Things always get a bit muddled when one mixes Judaism and Christianity. Transferring the Old Covenant obligations pertaining to the Sabbath to Sunday (which is not and never was the Sabbath) is but one example. Nowadays, Christians are all muddled in the head, thinking Sunday is a day of commanded rest and the day of which the Fourth Commandment speaks. The truth of the gospel, however, is that the seventh-day Sabbath was the sign of the old covenant between God and Israel. That covenant can be summed up simply as, "This do, and you shall live." Or, as Jesus put it, quoting the OT [paraphrased], "Man lives by keeping every word of God."
That, of course, was exactly how Jesus obtained eternal life: by keeping perfectly every commandment in the law. He, alone, was able to claim the promise of the old covenant. We cannot. Thankfully, Jesus has made a new covenant with us, as foretold by Ezekiel: "The justified ones shall obtain life through faith." Faith in Jesus Christ.

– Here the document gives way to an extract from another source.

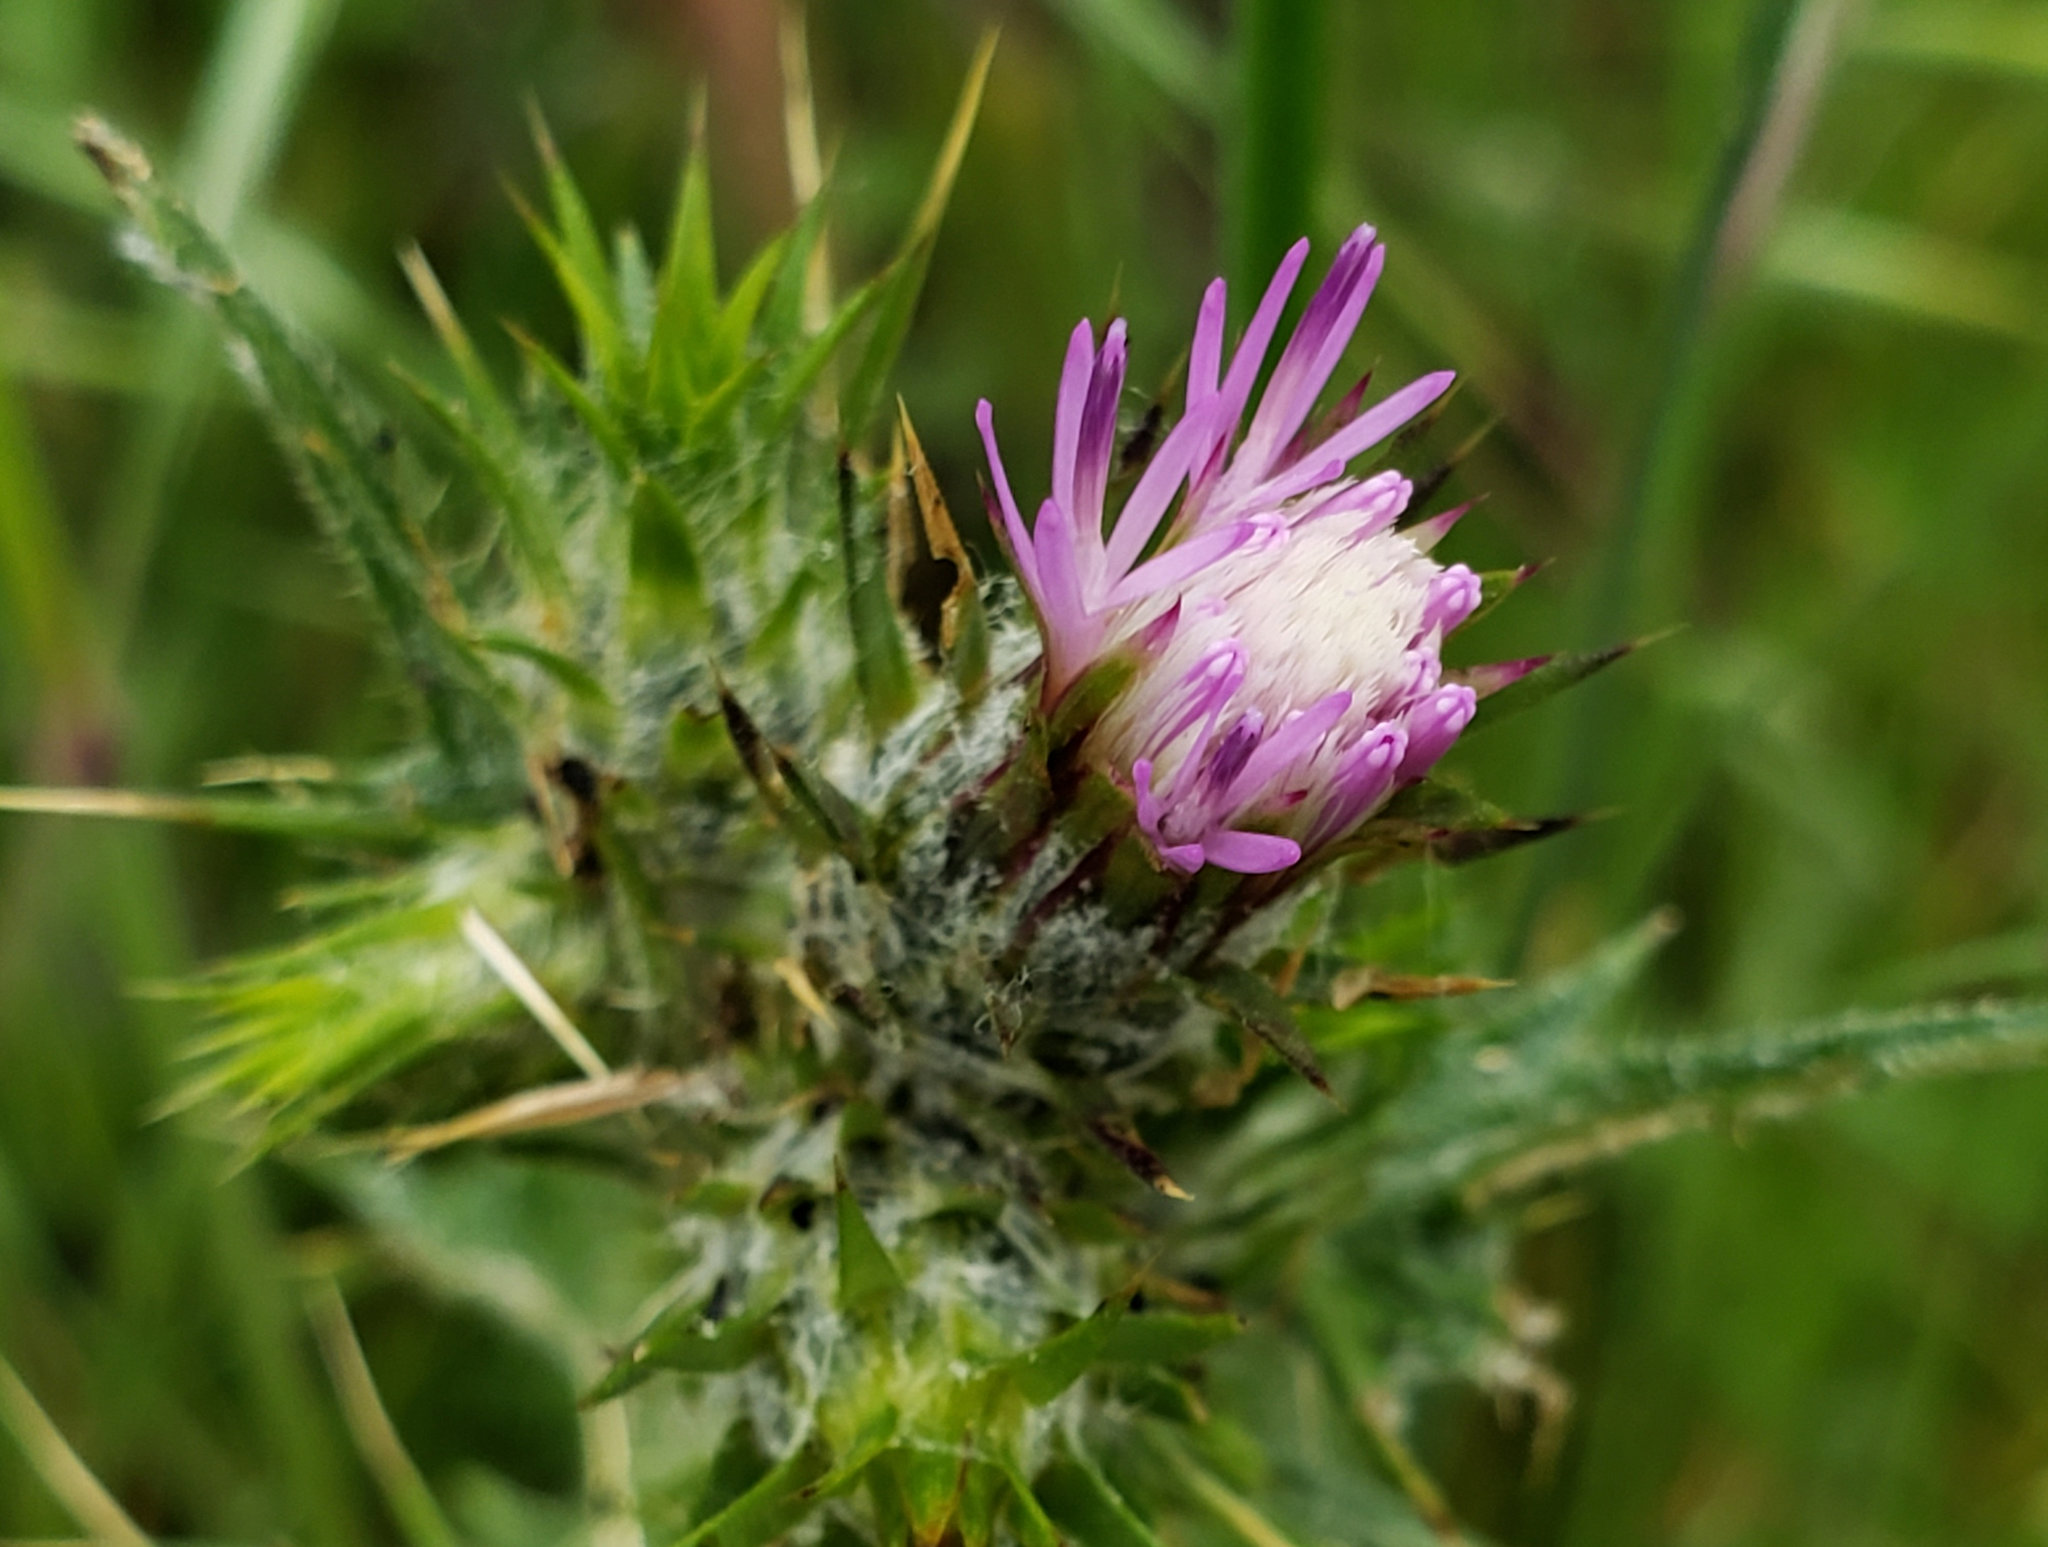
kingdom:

Thus, the keeping of Sabbaths and new moons and other holy days, while perhaps enjoyable and beneficial in certain respects, is not required of Christians, who are saved by faith and not by works of the law, which do not justify anyone.
Does this mean that all standards of morality and good behavior are repealed? Of course not. Standards of morality and good behavior did not come into being with the old covenant or the Ten Commandments, and the did not cease to exist when that covenant passed away. The standards of holiness have always existed, just as God has always existed. But observing a particular day of the week does not make one holy. It is a form, a symbol, a "shadow." It was part of an old covenant that is now obsolete.
Some suppose that God made the Sabbath at Creation. This is not accurate. God rested on the seventh day of Creation week and consecrated THAT single day. That was the first (and last) day in which mankind enjoyed perfect communion and rest with the Creator. At evening on that day, Adam and Eve profaned God's rest by taking of the forbidden fruit and God cursed them with hard labor--in childbirth and subsistence--and cast them out of the garden, out of his rest. On the eighth day--the first day of the new, sinful world--God ended his rest and commenced his labor of redeeming humanity and bringing them back into his rest.
There is no record that God ever commanded Adam and Eve or anyone else prior to Moses to keep a weekly Sabbath. Nor is there any record of anyone prior to Moses observing the weekly Sabbath. The weekly Sabbath created at Sinai was a shadow of the future, eternal, spiritual rest into which God desires to bring his people, through faith in Christ. The rest of God on the seventh day of Creation week was a singular, historical antecedent to the weekly Sabbath established at Sinai, much like the Pilgrim's thanksgiving celebration was a historical antecedent to the American national holiday that was not actually legally instituted until 1941.
So, in sum, the weekly seventh-day Sabbath is not a commanded day of rest "for all mankind," nor is it any longer God's holy day for Jews or Christians. It has passed away with the old covenant. The only path to God's rest is through the new covenant. We enter God's rest now through faith in Jesus Christ and reliance on his righteousness, not on our own deeds of obedience.
Anyone is free to observe a Saturday rest for any of various perfectly valid reasons, if he chooses, but he should be careful not to confuse his personal decision with God's commandment. "The righteous requirement of the law" is no longer efficacious; it is justification by faith in Christ that makes us righteous. If you start mingling in requirements to keep certain days and abstain from certain foods etc. then you are corrupting God's grace. You might as well try to do the whole law, instead of just picking and choosing a part here and there.